By Robert Sanders, Public Affairs

11 September 2002 | At the recent World Summit on Sustainable Development in Johannesburg, a Berkeley professor joined the Environmental Protec-tion Agency in announcing a major international effort to help reduce indoor pollution from cooking fires, a major cause of respiratory illness in the developing world.

The goal is to provide simple, cheap stoves that burn more efficiently, with less smoke and fumes, thus reducing the incidence of acute and chronic respiratory infections, says Daniel Kammen, a professor in the Energy and Resources Group and in the Gold-man School of Public Policy, and director of the campus’s Renewable and Appropriate Energy Laboratory. Such respiratory infections, which commonly lead to pneumonia, are the leading cause of mortality from infectious diseases, with an estimated 3.5 to 4 million deaths worldwide each year, according to World Health Or-ganization data from 2000.

The program also will reduce greenhouse-gas emissions and ease the burden and cost of obtaining fuel, a major expense in much of the developing world.

The international partnership, supported not only by the United States and numerous developing countries but by Canada, Mexico, and Italy, was one of the major initiatives launched by the United States at the 10-day summit.
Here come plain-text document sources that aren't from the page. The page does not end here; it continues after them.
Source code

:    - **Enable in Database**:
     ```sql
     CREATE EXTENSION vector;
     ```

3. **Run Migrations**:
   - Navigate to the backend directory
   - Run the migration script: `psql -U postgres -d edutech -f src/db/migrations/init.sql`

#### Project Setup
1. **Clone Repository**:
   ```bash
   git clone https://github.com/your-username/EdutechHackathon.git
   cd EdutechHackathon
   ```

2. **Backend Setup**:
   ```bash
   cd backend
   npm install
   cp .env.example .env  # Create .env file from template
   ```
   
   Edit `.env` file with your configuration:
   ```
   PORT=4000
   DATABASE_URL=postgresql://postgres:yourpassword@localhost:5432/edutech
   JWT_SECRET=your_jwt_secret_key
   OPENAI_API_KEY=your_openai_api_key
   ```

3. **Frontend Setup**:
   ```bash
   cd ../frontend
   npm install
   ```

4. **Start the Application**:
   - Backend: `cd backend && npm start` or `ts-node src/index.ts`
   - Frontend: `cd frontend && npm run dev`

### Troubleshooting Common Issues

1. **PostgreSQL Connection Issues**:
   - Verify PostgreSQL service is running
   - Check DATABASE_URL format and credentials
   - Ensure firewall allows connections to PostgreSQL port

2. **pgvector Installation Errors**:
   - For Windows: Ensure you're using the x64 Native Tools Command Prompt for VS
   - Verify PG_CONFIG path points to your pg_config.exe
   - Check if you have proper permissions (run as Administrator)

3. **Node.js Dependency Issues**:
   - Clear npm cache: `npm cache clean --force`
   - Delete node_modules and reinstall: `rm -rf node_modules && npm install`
In practice, the initiative will try to stimulate the production of cheap, efficient, vented stoves locally, and attempt to replace low-quality fuels with fuels that burn more efficiently, such as sustainably harvested wood and, in some cases, charcoal.

“This initiative is dirt cheap,” Kammen says. “We are talking about stoves that in the field cost a buck apiece. If you start getting 10, 20, 30 million dollars from developed countries, plus whatever AID missions and local governments do, that can be a large amount.

“You have to look at this in terms of public-health budgets in developing countries,” he continues. “In Kenya, the public-health budget for respiratory health last year was perhaps $40,000 — and they are doing a reasonable job of promoting these stoves already. Kenya is considered a success case. So several tens of millions of dollars can have a huge impact.”

For the past 10 years, Kammen has worked in Kenya, Uganda, and Central America to develop, test, and distribute stoves to poor families who otherwise could not afford them, even at $1 each. With the advice of Kammen and others, more than 1 million improved stoves have been built and sold locally in Kenya by a network of entrepreneurs in the informal sector.

To document the effectiveness of these stoves, he embarked five years ago (with colleague Majid Ezzati, now a fellow at Resources for the Future in Washington, D.C.) on a before-and-after study of nearly 80 households encompassing 400 to 500 people in central Kenya. After measuring pollution levels in each household, they offered them a free manufactured stove — a simple, ventilated clay bowl about 18 inches in diameter, sufficient to support a pot and burning either wood or charcoal. Most households had only the simplest stove — a triangle of three rocks.

After the households started using the more efficient wood-burning stoves, exposure levels dropped 40 percent. When they used charcoal, exposure dropped 90 percent compared to traditional woodburning stoves. The results indicate that this practice, if maintained, would result in a 20- to 45-percent reduction in lower respiratory infections in children alone.

Study results were published in The Lancet, Environmental Health Perspectives, and Energy Policy.

Countries including China and India have done a great deal on their own to distribute cleaner- burning stoves, but much remains to be done when more than half of all households worldwide cook or heat their homes with wood, agricultural waste, or dung.

“What is different today, compared with the Rio summit 10 years ago, is that over the last 10 years our knowledge of the public-health and energy issues involved in using clean-burning stoves has changed dramatically,” Kammen says. “Ten years ago we probably would not have known precisely how to focus the efforts of such a program, or how to utilize local markets to do this cost-effectively. Today we can do that.”